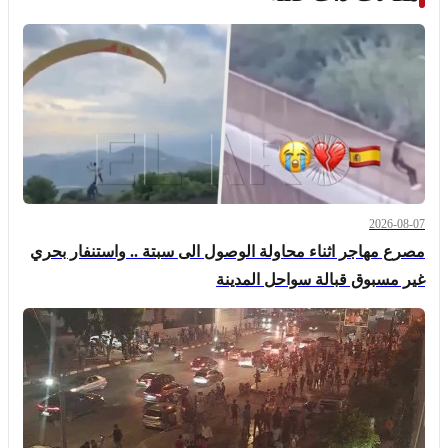
2026-08-07
مصرع مهاجر اثناء محاولة الوصول الى سبتة .. واستنفار بحري
غير مسبوق قبالة سواحل المدينة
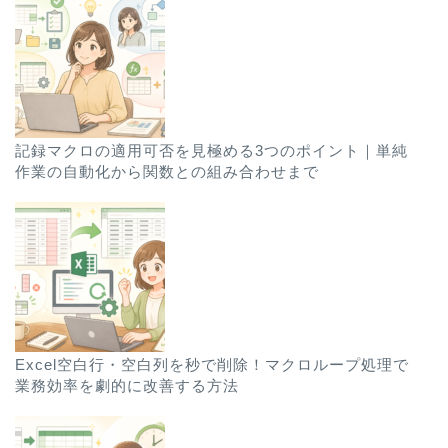
記録マクロの適用可否を見極める3つのポイント｜単純
作業の自動化から関数との組み合わせまで
Excel空白行・空白列を秒で削除！マクロループ処理で
業務効率を劇的に改善する方法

····················

* [PROBLEM TO WORK ON]: Copy out the text lines of the listing above exactly, leaving out the pictures.

* [EXPECTED ANSWER]:
2026-08-07
مصرع مهاجر اثناء محاولة الوصول الى سبتة .. واستنفار بحري
غير مسبوق قبالة سواحل المدينة
記録マクロの適用可否を見極める3つのポイント｜単純
作業の自動化から関数との組み合わせまで
Excel空白行・空白列を秒で削除！マクロループ処理で
業務効率を劇的に改善する方法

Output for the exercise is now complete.